Exploring With A Camera is one of my favorite online photo challenges. This month the topic to explore is diagonal lines. Kat Sloma, the hostess for this challenge, has posted a great article about this topic here.  Here are some examples from my own archives that show how diagonal lines influence how you look at a photo.  

This picnic table has the most obvious diagonal lines of any image I’ve taken this year.  The spaces between the boards create the primary diagonal, which we think of as going down hill, from the upper left corner to the lower right.  The line of nails appear to us as going uphill, from the lower left to the upper right…and this is called the secondary diagonal.  

If you can imagine a line from the back end of the truck to the front bumper you’ll see that primary diagonal again. 
These mailboxes are a good example of the secondary diagonal, created by those long lines between the boxes and the other parts.
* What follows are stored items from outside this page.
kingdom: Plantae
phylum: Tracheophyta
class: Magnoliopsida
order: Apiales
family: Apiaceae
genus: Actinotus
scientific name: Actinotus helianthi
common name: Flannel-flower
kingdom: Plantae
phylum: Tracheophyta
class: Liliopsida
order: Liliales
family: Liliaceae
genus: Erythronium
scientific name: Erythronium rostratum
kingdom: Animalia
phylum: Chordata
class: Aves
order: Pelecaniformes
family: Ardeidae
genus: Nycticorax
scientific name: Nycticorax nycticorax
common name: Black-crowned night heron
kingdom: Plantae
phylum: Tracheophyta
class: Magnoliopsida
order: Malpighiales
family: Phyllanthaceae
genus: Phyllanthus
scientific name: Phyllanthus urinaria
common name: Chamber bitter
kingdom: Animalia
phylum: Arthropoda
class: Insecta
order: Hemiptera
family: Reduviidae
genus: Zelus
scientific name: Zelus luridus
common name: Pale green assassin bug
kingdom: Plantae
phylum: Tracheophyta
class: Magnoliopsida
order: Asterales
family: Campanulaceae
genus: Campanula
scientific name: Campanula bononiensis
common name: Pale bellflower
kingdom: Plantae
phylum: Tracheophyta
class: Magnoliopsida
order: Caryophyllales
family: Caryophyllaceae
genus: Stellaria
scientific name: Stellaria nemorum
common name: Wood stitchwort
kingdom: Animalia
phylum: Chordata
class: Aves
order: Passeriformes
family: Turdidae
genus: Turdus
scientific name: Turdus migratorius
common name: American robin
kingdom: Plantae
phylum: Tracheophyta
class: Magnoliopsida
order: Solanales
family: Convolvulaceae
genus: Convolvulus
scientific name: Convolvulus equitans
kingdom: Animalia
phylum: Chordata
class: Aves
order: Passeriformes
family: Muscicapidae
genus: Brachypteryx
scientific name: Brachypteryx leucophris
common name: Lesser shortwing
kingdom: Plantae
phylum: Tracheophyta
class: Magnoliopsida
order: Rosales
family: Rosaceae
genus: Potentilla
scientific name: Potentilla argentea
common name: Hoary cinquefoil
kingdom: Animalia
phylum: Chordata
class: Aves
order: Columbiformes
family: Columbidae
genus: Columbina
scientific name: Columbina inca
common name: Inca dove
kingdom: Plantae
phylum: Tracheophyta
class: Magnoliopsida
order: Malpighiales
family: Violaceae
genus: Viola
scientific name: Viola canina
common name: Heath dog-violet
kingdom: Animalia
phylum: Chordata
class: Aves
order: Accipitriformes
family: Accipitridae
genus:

The eye is drawn to that open box and then beyond.  

This cute little owl made of recycled trash is perched at that secondary diagonal because of how I held the camera.  There are other diagonals in this image, too, and that is what can make a photo more interesting.  

There is a diagonal created by the clouds in this landscape image, as well as by the land in the foreground and farther back.  

This sculpture at the Dayton Art Institute shows different diagonal lines, as does the tree in the background.  

There is so much more to diagonal lines in photos than what I have mentioned here.  Please hop on over to Kat’s website and enjoy what she has shared.  If you have not participated in these Exploring With A Camera topics, give it some thought. It’s open to everyone. 

11 Replies to “Exploring Diagonal Lines”

  1. Lovely shots, really like the truck shot – & love the repetition of the post boxes. And that sculpture is amazing, both the lines & the reflection.

  2. Great examples of diagonals! I like how you gave each one some thought on what was happening for the diagonals, and how it worked for the image. I like that you also called out the implied diagonal in the truck that your perspective created, showing it doesn't always have to be an explicit line that moves our eye through the photo. Thanks so much for sharing this thoughtful post in Exploring with a Camera! I always love seeing what you come up with. đŸ™‚

  3. Diagonals are great fun, aren't they? Love your perspective on the truck. That mailbox shot and the metal sculpture are two of my favorites of your recent work – the point-of-view on both really leads the eye into the shots, moving along those diagonal lines.

  4. I enjoyed seeing your wonderful examples of diagonals, Deb. That shot of the mailboxes is terrific — just love it! Exploring with a Camera is a great way to learn more about photography, isn't it? Thanks for sharing!

  5. I absolutely love the mailboxes. I see them every time I'm in that building, but have nevery really "looked" at them as you have shown them in this photo. Great job!

  6. I love your examples of diagonals. That simple picnic table is an excellent example of uphill and downhill diagonals.That mailbox shot is another great capture of diagonals thanks to the angle of your camera. My favourite capture has to be the last one showing a double diagonal and a lovely reflection as well. That one really draws me in and you had such a perfect sky when you took this shot. Great job!

  7. Wow! Those are great. I especially love the truck and mailboxes. They look so cool and the diagonals are really making the picture even more interesting.

  8. A simply wonderful set of shots. I am in love with the image of the truck, and, oh, those mailboxes. I'm wishing I had thought of this angle, when I shot some similar ones not so long ago!